There is also Lux.jl/examples/ImageNet at main · LuxDL/Lux.jl · GitHub with some inside you could ask for yours to be added in there
You can disable that by setting the environment variable XLA_REACTANT_GPU_PREALLOCATE=false (it may make performance slightly worse though).
Alternatively, if you are on GPU you can get memory statistics with Reactant.XLA.allocatorstats
using Reactant
device = Reactant.XLA.default_device(Reactant.XLA.default_backend())
Reactant.XLA.allocatorstats(device)
This will tell you the memory actually used (and the peak memory at any past point) within the preallocated pool.
Another roadblock I encountered in my cv models in lux and flux was the dataloader and image augmentation. I don’t know if it has changed this past year, but there were no so many maintained image augmentations libraries ( at least close to the level of PyTorch). Another good thing in PyTorch is the multi process dataloader which can speed up training a lot.

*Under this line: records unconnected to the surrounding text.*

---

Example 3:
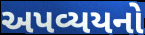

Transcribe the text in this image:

અપવ્યયનો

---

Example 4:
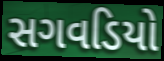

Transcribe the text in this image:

સગવડિયો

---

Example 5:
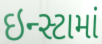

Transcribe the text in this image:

ઇન્સ્ટામાં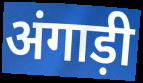
अंगाड़ीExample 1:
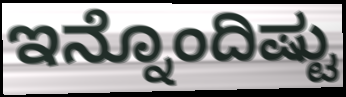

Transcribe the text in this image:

Reactant let you mesh directly the data and the paremeters however you like between your devices and MLUtils.jl do provide a DataLoader. As for image augmentations I’m not very familiar with Images.jl and everything in there but its big and feature request are welcome I think.

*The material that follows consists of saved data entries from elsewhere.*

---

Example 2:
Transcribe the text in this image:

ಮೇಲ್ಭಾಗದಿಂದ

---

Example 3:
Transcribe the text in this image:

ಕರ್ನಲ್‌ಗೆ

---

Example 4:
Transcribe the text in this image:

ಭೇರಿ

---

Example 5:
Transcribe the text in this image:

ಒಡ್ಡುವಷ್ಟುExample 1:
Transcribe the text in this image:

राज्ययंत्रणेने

Julia is actually insanely capable for this sort of thing; the issue is that no one has put together an end-to-end off the shelf solution aimed at standard workflows. I use a Julia based data pipeline in both Python and Julia CV workflows, but I’m not sure it makes sense to try to open source since its specialized to medical imaging workflows (DICOM/Lossless JPEG, UInt8/UInt16 only) living entirely outside of the Images.jl ecosystem.
I ended up using pytorch’s dataloader with augmentations through pythoncall for a while but it was not ideal. I agree that Julia has a lot of potential there too ofc, since multithreading and multi processing works really well.